§ EXTRACTED MATERIAL:

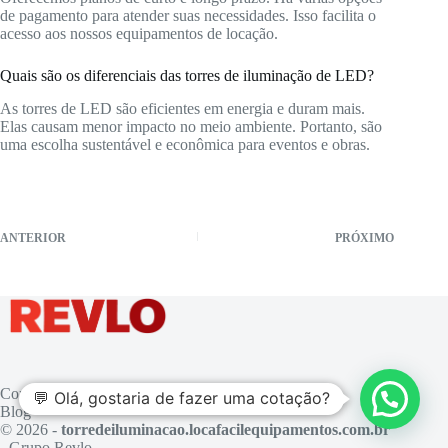
de pagamento para atender suas necessidades. Isso facilita o
acesso aos nossos equipamentos de locação.
Quais são os diferenciais das torres de iluminação de LED?
As torres de LED são eficientes em energia e duram mais.
Elas causam menor impacto no meio ambiente. Portanto, são
uma escolha sustentável e econômica para eventos e obras.
ANTERIOR
PRÓXIMO
Contato
💬 Olá, gostaria de fazer uma cotação?
Blog
© 2026 -
torredeiluminacao.locafacilequipamentos.com.br
- Grupo Revlo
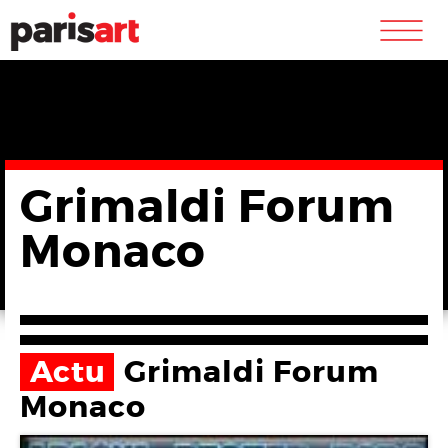
m
Grimaldi Forum
Monaco
Actu
Grimaldi Forum
Monaco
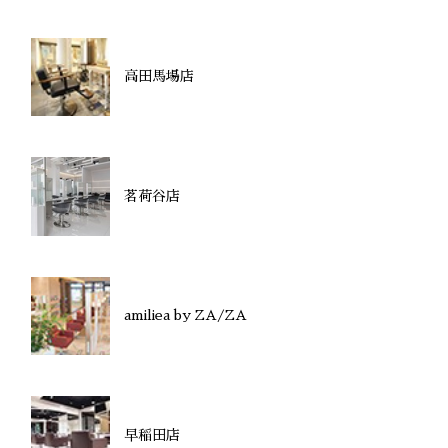
高田馬場店
茗荷谷店
amiliea by ZA/ZA
早稲田店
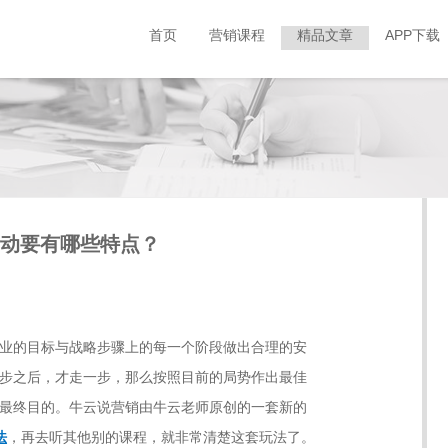
首页
营销课程
精品文章
APP下载
活动要有哪些特点？
业的目标与战略步骤上的每一个阶段做出合理的安
步之后，才走一步，那么按照目前的局势作出最佳
最终目的。牛云说营销由牛云老师原创的一套新的
法
，再去听其他别的课程，就非常清楚这套玩法了。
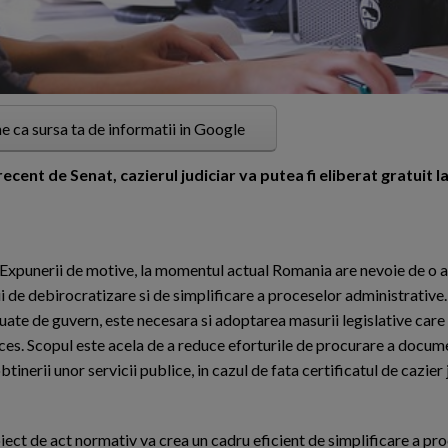
e ca sursa ta de informatii in Google
ent de Senat, cazierul judiciar va putea fi eliberat gratuit la
xpunerii de motive, la momentul actual Romania are nevoie de o a
i de debirocratizare si de simplificare a proceselor administrative.
uate de guvern, este necesara si adoptarea masurii legislative care 
ces. Scopul este acela de a reduce eforturile de procurare a docum
tinerii unor servicii publice, in cazul de fata certificatul de cazier 
iect de act normativ va crea un cadru eficient de simplificare a pro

§ WHAT YOU NEED TO DO: Everything from the line containing "amiliea by ZA/ZA" to the final line of the listing above, both ends included, should be transcribed word for word, except for the pictures.

§ EXPECTED OUTPUT:
amiliea by ZA/ZA
早稲田店
首页
营销课程
精品文章
APP下载
活动要有哪些特点？
业的目标与战略步骤上的每一个阶段做出合理的安
步之后，才走一步，那么按照目前的局势作出最佳
最终目的。牛云说营销由牛云老师原创的一套新的
法
，再去听其他别的课程，就非常清楚这套玩法了。
e ca sursa ta de informatii in Google
ent de Senat, cazierul judiciar va putea fi eliberat gratuit la
xpunerii de motive, la momentul actual Romania are nevoie de o a
i de debirocratizare si de simplificare a proceselor administrative.
uate de guvern, este necesara si adoptarea masurii legislative care 
ces. Scopul este acela de a reduce eforturile de procurare a docum
tinerii unor servicii publice, in cazul de fata certificatul de cazier 
iect de act normativ va crea un cadru eficient de simplificare a pro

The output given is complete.